Michel Debré rappelle que c'est à la France que Sékou Touré doit l'instruction qu'il possède.
— Krouchtchev : L'Union soviétique aurait été d'accord pour que l'Indochine soit dans l'Union française. Elle serait d'accord pour que la Guinée soit dans la Communauté.
— De Gaulle : La Guinée est bien en dehors de la Communauté.

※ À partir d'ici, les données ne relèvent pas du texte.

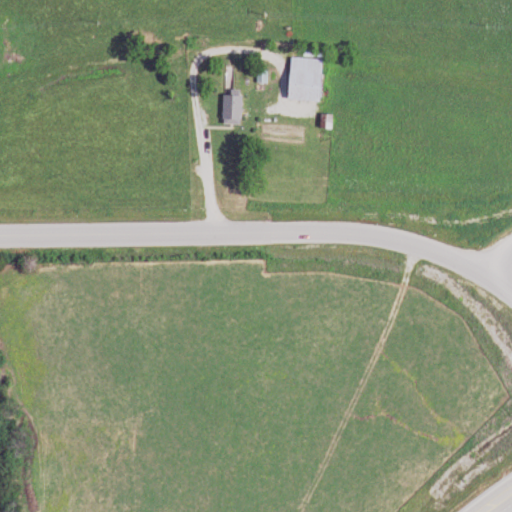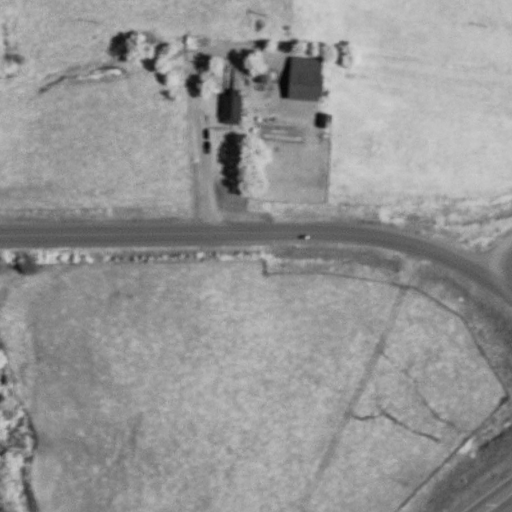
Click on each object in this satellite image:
building: (312, 78)
building: (236, 108)
road: (264, 233)
road: (500, 262)
road: (496, 500)
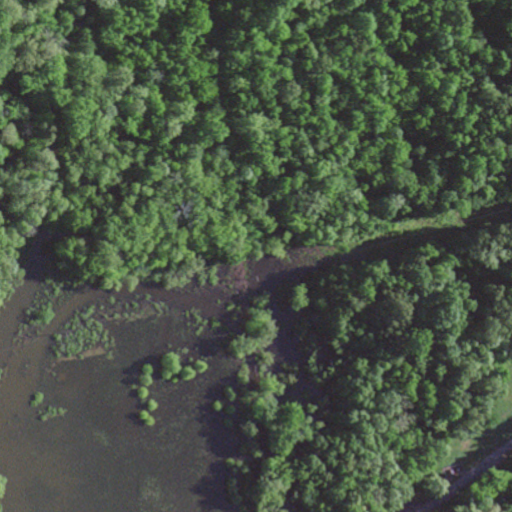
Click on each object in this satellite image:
road: (205, 59)
road: (229, 224)
road: (327, 506)
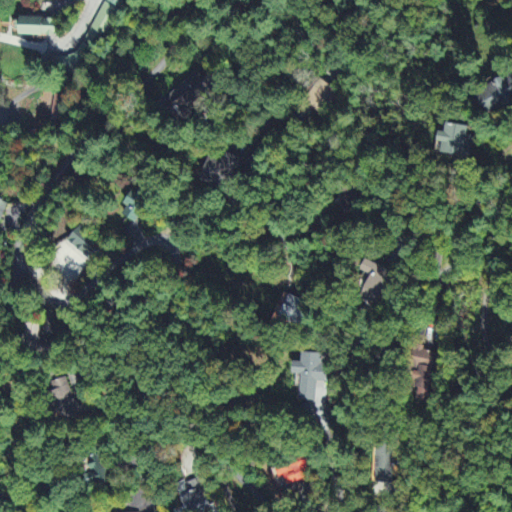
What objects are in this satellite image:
building: (39, 29)
road: (290, 62)
building: (193, 96)
building: (319, 96)
building: (496, 97)
building: (455, 141)
building: (221, 172)
building: (135, 206)
building: (3, 210)
building: (85, 245)
building: (375, 280)
road: (170, 305)
building: (289, 310)
building: (33, 337)
building: (310, 376)
building: (424, 377)
building: (62, 394)
building: (385, 466)
building: (291, 475)
building: (195, 495)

Krouchtchev demande à de Gaulle l'autorisation de formuler une légère critique à l'égard de la politique française. A son avis la France a fait une erreur au moment où la Guinée est devenue indépendante ; elle a appliqué des mesures de répression tant économiques qu'administratives (Kossyguine approuve). Elle a rappelé les cadres français qui se trouvaient en Guinée, elle a liquidé les comptes en banque, et a en quelque sorte coupé les fils qui l'unissaient à la Guinée. Cette politique a tendu à écarter la Guinée de la France. Krouchtchev comprend certes la réaction française qui est due à l'effet de choc causé par les résultats du référendum, mais il croit que les conséquences de la politique poursuivie ont été préjudiciables à la France.
De Gaulle estime que la France ne s'est pas écartée tant s'en faut de la Guinée. Les professeurs français assurent toujours l'enseignement dans ce pays, la France achète en Guinée ses arachides et ses cafés à un prix élevé, un concours financier est apporté à la Guinée et Pechiney y réalise des investissements considérables pour la production de l'aluminium.

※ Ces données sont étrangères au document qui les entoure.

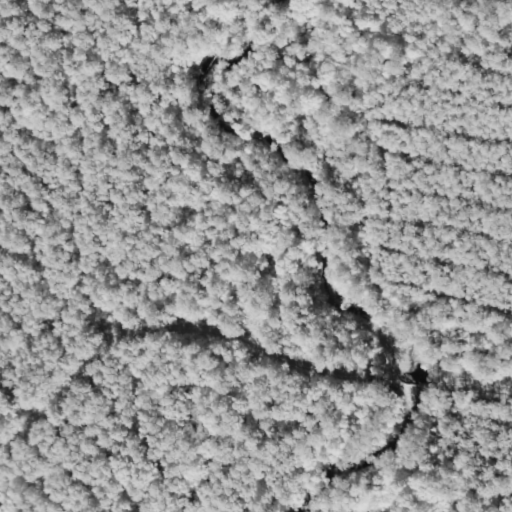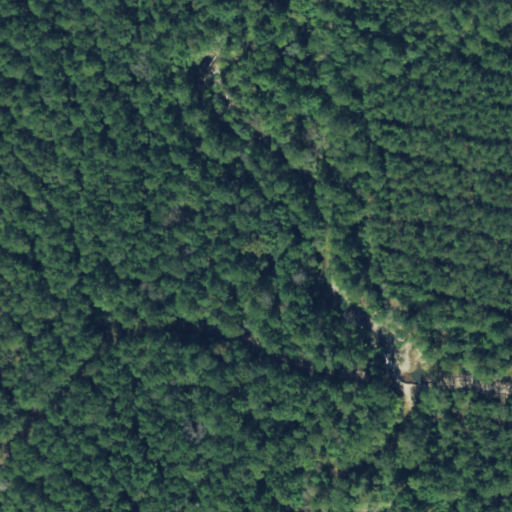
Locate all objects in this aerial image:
road: (252, 347)
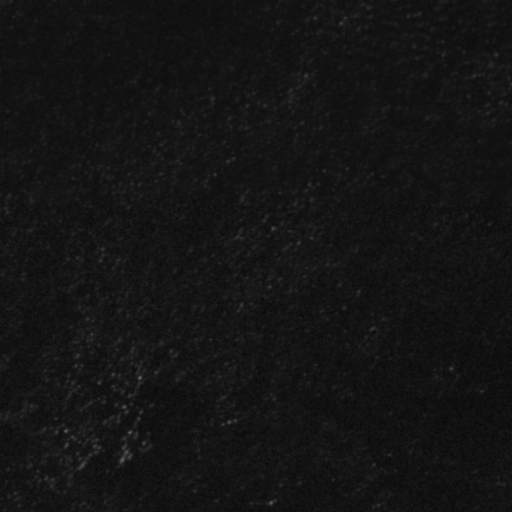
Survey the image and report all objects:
river: (256, 361)
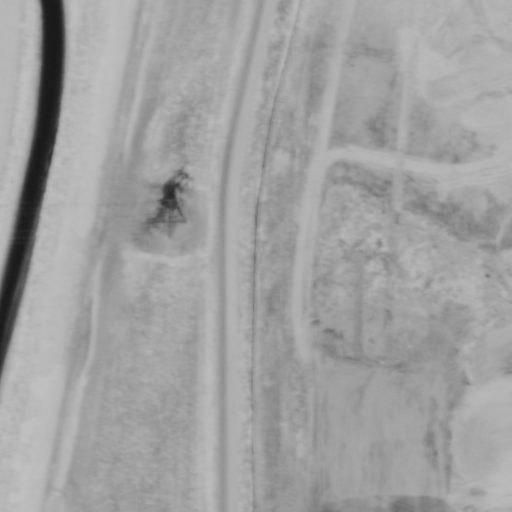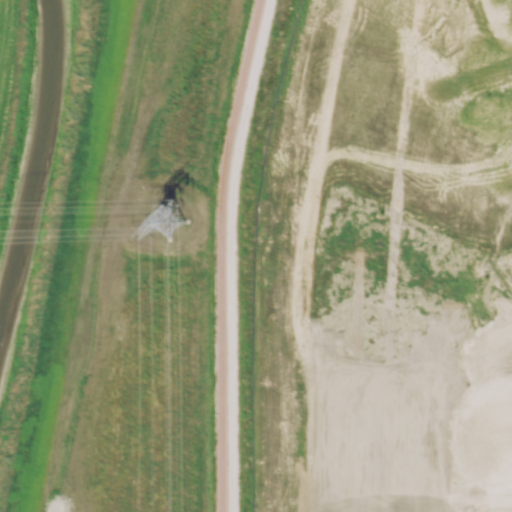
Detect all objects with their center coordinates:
river: (30, 172)
power tower: (166, 224)
railway: (221, 253)
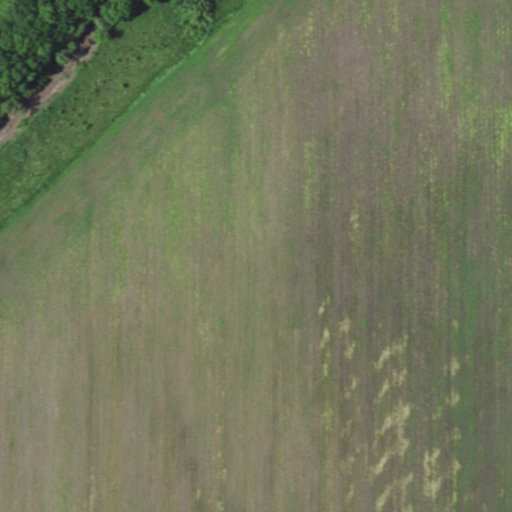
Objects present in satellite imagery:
river: (40, 38)
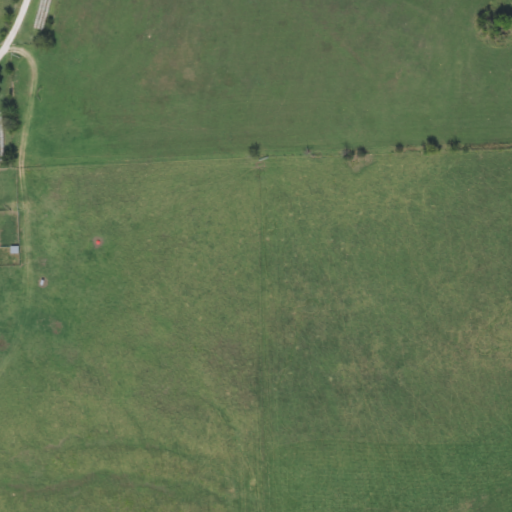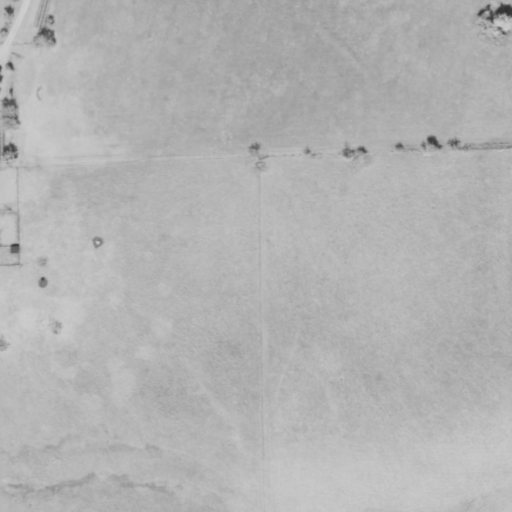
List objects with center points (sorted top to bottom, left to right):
road: (13, 25)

Krouchtchev estime peu raisonnable d'acheter des matières premières à des prix supérieurs au marché mondial. Sékou Touré lui a dit qu'il faisait des efforts pour améliorer ses relations avec la France.

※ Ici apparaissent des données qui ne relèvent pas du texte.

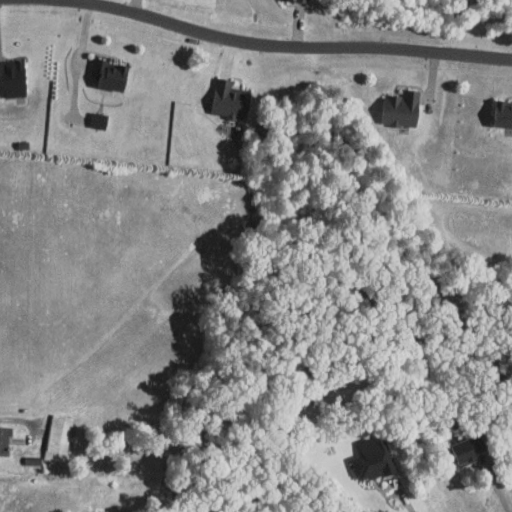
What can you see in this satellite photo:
road: (294, 45)
road: (82, 50)
building: (100, 67)
building: (7, 70)
building: (220, 93)
building: (391, 102)
building: (497, 106)
building: (87, 114)
road: (16, 418)
building: (0, 423)
building: (46, 430)
building: (458, 442)
building: (364, 455)
road: (497, 492)
road: (404, 498)
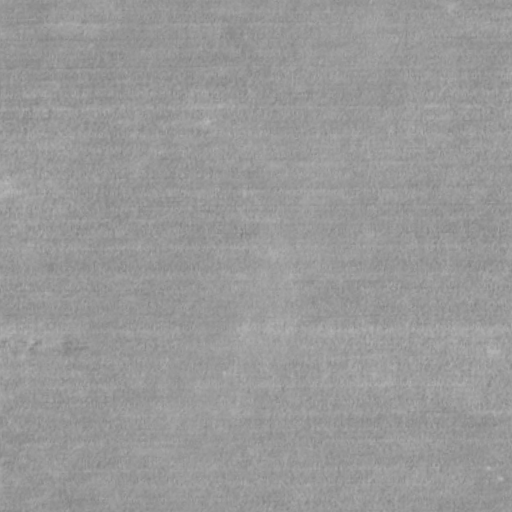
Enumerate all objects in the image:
crop: (255, 255)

Michel Debré rapporte deux exemples récents d'efforts de la France pour aider la Guinée. Des sommes importantes ont été “séquestrées” par la réforme monétaire, en dépit de la parole donnée. Les pays africains protestent auprès de la France qui achète trop de café guinéen. Le départ des cadres et des capitaux est dû aux menaces proférées par Sékou Touré. Le problème de la Guinée est en soi secondaire ; ce qui est grave, c'est la rivalité qui se crée autour ce pays.
— Krouchtchev : “Je comprends ce point de vue”.
L'Union soviétique a accordé une aide économique à la Guinée, il ne se souvent pas du montant (Kossyguine non plus). Il se souvient qu'il s'agissait d'aider le développement agricole par la fourniture de tracteurs, de faciliter la création d'un Institut polytechnique et de créer une usine dans un secteur qui reste à déterminer. Si la France voulait se substituer à l'URSS, elle en serait heureuse car elle pourrait utiliser les sommes ainsi économisées à sa propre économie. L'URSS n'a pas d'autres relations avec la Guinée que celles évoquées ci dessus. Krouchtchev connaît mal l'évolution interne de ce pays.
Résumé d'une note préparatoire de quatre pages rédigée en man 1960 en vue de ces entretiens.
« Pénétration de l'Union soviétique et des pays satellites en Guinée » L'URSS, mettant à profit l'indépendance de la Guinée et l'État d'esprit de ses dirigeants, s'est depuis dix huit mois, et suivant des techniques éprouvées, à une pénétration systématique dans ce pays. Conformément au schéma habituel, les pays satellites — particulièrement la Tchécoslovaquie, la République démocratique allemande et la Pologne — ont ouvert la voie. Dès le 17 novembre 1958, Berlin-Est et Conakry signent un accord commercial et culturel…
Un accord avec l'URSS est signé — par une coïncidence qui n'est peut-être pas tout à fait fortuite — le lendemain du jour où la Guinée est sortie de la zone franc. (en fait, le mars 1960).
Il y a actuellement 200 boursiers guinéens en Europe de l'Est, 4 en Italie, en Belgique et aux Pays-Bas, 64 en France et au Sénégal.
Tout cela finit par provoquer une élimination de la France et son remplacement par l'Union soviétique, avec l'accord de celle-ci. L'ambassadeur Solod a été choisi exprès pour cela, compte tenu du rôle actif qu'il a déjà joué en Égypte et au Moyen-Orient.
Note
382. Archives Michel Debré conservées à la Fondation nationale des Sciences Politiques, dossier 2 DE 67 (conversations franco-soviétiques).